Kylie Miraldi has come from California to celebrate her 18th birthday tonight. She'll be going to San Jose State on a volleyball scholarship next year. Her father, who looks a little like Superman, is on the dance floor with one of her sisters; he turns out to be Dean Miraldi, a former offensive lineman with the Philadelphia Eagles. When Kylie was 13, her parents took her on a hike in Lake Tahoe, Calif. "We discussed what it means to be a teenager in today's world," she says. They gave her a charm for her bracelet--a lock in the shape of a heart. Her father has the key. "On my wedding day, he'll give it to my husband," she explains. "It's a symbol of my father giving up the covering of my heart, protecting me, since it means my husband is now the protector. He becomes like the shield to my heart, to love me as I'm supposed to be loved."

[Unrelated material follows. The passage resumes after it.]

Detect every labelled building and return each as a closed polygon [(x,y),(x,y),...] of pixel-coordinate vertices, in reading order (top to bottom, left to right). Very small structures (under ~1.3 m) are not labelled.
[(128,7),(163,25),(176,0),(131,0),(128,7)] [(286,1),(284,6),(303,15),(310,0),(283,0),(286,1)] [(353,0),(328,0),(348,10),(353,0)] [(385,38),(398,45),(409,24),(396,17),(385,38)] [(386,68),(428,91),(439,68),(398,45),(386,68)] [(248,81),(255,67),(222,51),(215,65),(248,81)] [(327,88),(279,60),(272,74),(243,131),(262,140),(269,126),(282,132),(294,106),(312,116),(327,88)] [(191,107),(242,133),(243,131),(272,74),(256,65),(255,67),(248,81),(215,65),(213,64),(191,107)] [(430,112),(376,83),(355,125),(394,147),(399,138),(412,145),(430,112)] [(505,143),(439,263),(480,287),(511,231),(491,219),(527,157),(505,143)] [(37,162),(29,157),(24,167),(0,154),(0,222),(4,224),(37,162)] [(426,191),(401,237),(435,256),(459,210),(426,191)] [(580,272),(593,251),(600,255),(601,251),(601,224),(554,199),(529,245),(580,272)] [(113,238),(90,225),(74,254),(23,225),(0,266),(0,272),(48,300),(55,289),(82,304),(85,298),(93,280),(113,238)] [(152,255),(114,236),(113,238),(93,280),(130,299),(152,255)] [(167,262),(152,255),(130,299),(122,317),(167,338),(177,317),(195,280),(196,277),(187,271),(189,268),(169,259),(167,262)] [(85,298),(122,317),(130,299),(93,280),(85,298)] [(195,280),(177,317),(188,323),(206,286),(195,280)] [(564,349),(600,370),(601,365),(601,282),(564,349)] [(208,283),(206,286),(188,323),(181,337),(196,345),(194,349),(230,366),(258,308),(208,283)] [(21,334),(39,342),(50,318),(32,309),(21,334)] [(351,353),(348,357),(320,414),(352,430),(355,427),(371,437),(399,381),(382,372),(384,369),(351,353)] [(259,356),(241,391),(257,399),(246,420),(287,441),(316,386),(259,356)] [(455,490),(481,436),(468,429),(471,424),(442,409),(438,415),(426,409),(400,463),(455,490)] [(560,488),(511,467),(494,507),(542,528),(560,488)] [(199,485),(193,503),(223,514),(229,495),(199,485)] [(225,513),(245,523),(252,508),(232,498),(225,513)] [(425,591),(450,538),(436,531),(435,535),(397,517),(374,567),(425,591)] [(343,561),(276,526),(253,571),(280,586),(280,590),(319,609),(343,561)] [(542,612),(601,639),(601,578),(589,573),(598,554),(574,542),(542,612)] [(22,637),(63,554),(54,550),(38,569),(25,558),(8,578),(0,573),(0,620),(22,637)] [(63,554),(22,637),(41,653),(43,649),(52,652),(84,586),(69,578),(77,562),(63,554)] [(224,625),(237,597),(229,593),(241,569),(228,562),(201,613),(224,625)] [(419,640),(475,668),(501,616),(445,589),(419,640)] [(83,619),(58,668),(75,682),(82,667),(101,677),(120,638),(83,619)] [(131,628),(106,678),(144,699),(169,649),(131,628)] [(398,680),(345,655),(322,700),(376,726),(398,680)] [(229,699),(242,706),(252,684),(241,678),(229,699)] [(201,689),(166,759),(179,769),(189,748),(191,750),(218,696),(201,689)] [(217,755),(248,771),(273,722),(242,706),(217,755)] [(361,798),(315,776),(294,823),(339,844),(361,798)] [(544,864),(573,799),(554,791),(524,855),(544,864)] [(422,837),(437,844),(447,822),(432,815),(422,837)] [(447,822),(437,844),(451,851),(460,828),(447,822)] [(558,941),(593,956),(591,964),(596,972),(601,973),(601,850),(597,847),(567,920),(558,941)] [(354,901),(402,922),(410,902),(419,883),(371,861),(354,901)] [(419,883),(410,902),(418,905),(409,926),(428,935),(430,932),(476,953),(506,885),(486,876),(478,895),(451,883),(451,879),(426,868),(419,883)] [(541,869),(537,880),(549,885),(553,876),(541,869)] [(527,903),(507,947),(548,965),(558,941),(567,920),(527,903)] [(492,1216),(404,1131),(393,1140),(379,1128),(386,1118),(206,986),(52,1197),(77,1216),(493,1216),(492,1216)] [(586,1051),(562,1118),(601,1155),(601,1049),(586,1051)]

Paging Dr. Freud! But Gibbs is loving it.
Leave aside for a moment the critics who recoil at the symbols, the patriarchy, the very use of the term purity, with its shadow of stains and stigma. Whatever guests came looking for, they are likely to come away with something unexpected. The goal seems less about making judgments than about making memories.
And making sure young women think their worth is dependent on whether or not they're sexual. So, no Ms. Gibbs, I think I won't "leave aside" that very real and very dangerous message. Thanks anyway!
The rest of Jessica's post (and at least 110 comments) is here. Here's one of the more interesting ones:
Since it hasn't been mentioned, I'll just briefly point out that the whole thing is not only creepy but also yet another instance of compulsory heterosexuality (queer kids and parents need not apply). And, I feel very sorry for girls who never marry since they remain daddy's property for life.